House - 16th/17th century, Portraine, Co. Dublin
Co. Dublin |
House
Somewhere in the townland of Portraine, on the north County Dublin coast, a house once stood that has since dissolved so completely into the landscape that no one can say exactly where it was.
What survives is a single mark on a map, placed there by surveyors working in the mid-seventeenth century, and nothing more.
The evidence comes from the Down Survey, carried out between 1655 and 1656 under the direction of Sir William Petty. It was one of the most ambitious cartographic projects of its era, commissioned by the Cromwellian administration to document landownership across Ireland following the upheavals of the 1640s, with the practical aim of redistributing confiscated land. The surveyors moved townland by townland, recording buildings, boundaries, and land quality in considerable detail. On the map covering Portraine, a dwelling is marked, suggesting a structure of some standing during the sixteenth or seventeenth century. But the survey offers no name, no owner, no further description, and crucially, no precise coordinates. Geraldine Stout, who compiled this record in 2011, notes simply that the dwelling is not precisely located.

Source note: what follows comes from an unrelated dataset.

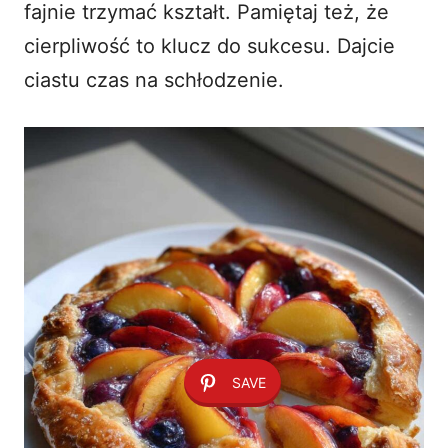
fajnie trzymać kształt. Pamiętaj też, że
cierpliwość to klucz do sukcesu. Dajcie
ciastu czas na schłodzenie.
SAVE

For anyone drawn to Portraine today, the village sits on a small peninsula jutting into the Irish Sea, north of Donabate, and is reachable by road through the flat agricultural land of Fingal. The coastline here is low and open, without the drama of cliffs, which perhaps explains why so little medieval or early modern fabric has survived above ground. There is no ruin to visit, no wall to photograph, and no interpretive panel to consult. The interest lies entirely in the absence: a dot on a baroque-era map, unanchored to any surviving physical trace, representing a household that was real enough in the 1650s for a government surveyor to record it, and has since left nothing else behind.